Question 3*+Compute \([\mathbf a,\mathbf b,\mathbf c]\) for \(\mathbf a=(1,2,3)\), \(\mathbf b=(0,1,0)\), \(\mathbf c=(2,0,1)\).
Question 9***Find the volume of the tetrahedron with edge vectors \((1,0,0),(0,2,0),(0,0,3)\) from one vertex.
Question 10***Compute the determinant form of the scalar triple product for rows \((1,2,0),(3,1,1),(0,2,4)\).
Question 11***+Show that swapping two vectors changes the sign for \((\mathbf i,\mathbf j,\mathbf k)\).

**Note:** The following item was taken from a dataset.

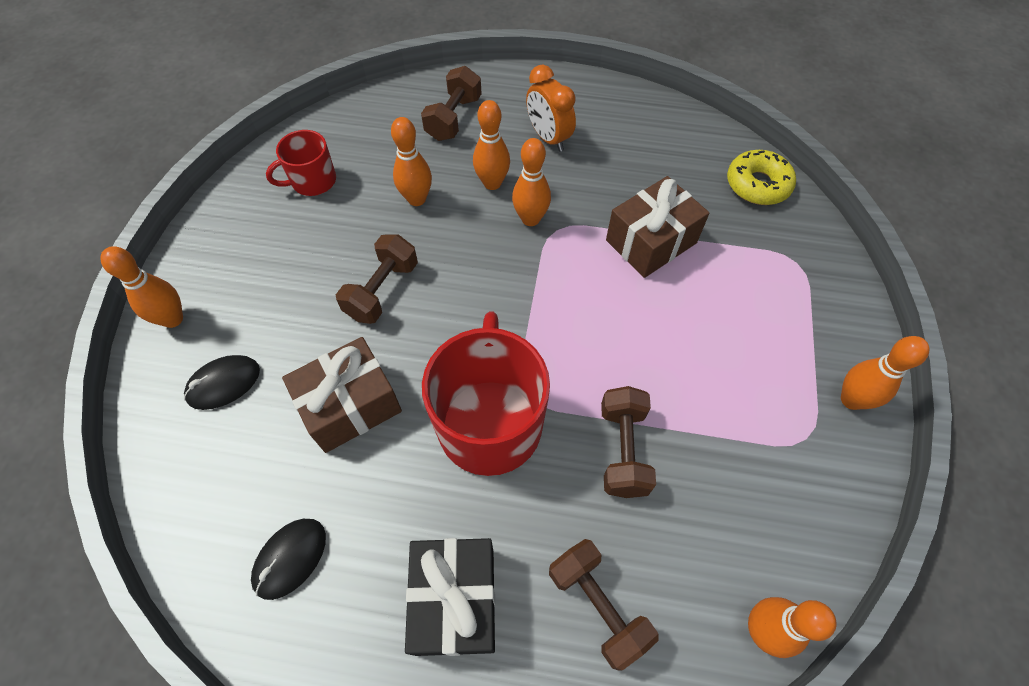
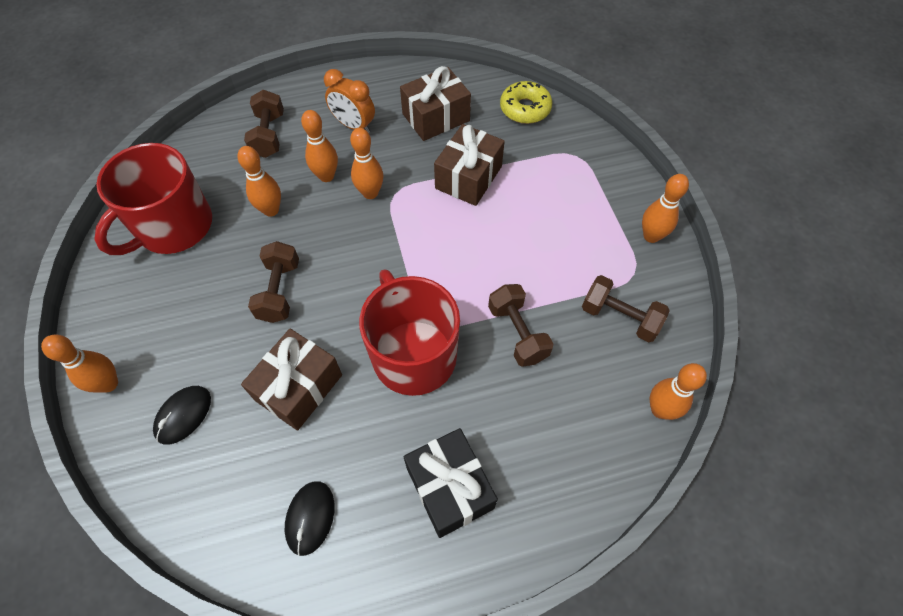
camera: 25 degrees left, 0 degrees up
(312, 181) = (173, 227): red mug -> red mug, size x1.88
(597, 605) = (549, 444): brown dumbbell -> brown dumbbell (619, 317)
(645, 159) = (436, 117): none -> brown gift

Question 14****Find the scalar triple product \(\mathbf a\cdot(\mathbf b\times\mathbf c)\) for \(\mathbf a=(0,2,1)\), \(\mathbf b=(1,-1,0)\), \(\mathbf c=(3,0,2)\).
Question 16****+For \(\mathbf a=(1,1,1)\), \(\mathbf b=(1,0,2)\), \(\mathbf c=(0,1,t)\), find \(t\) for volume \(3\).
Question 17****+Find the oriented volume of the parallelepiped with edges \((1,2,3),(4,5,6),(7,8,9)\), and explain what the result says about the three edges.
Question 19*****For \(\mathbf a=(a_1,a_2,a_3)\) and \(\mathbf b=(b_1,b_2,b_3)\), show by component calculation that \(\mathbf a\cdot(\mathbf b\times\mathbf a)=0\).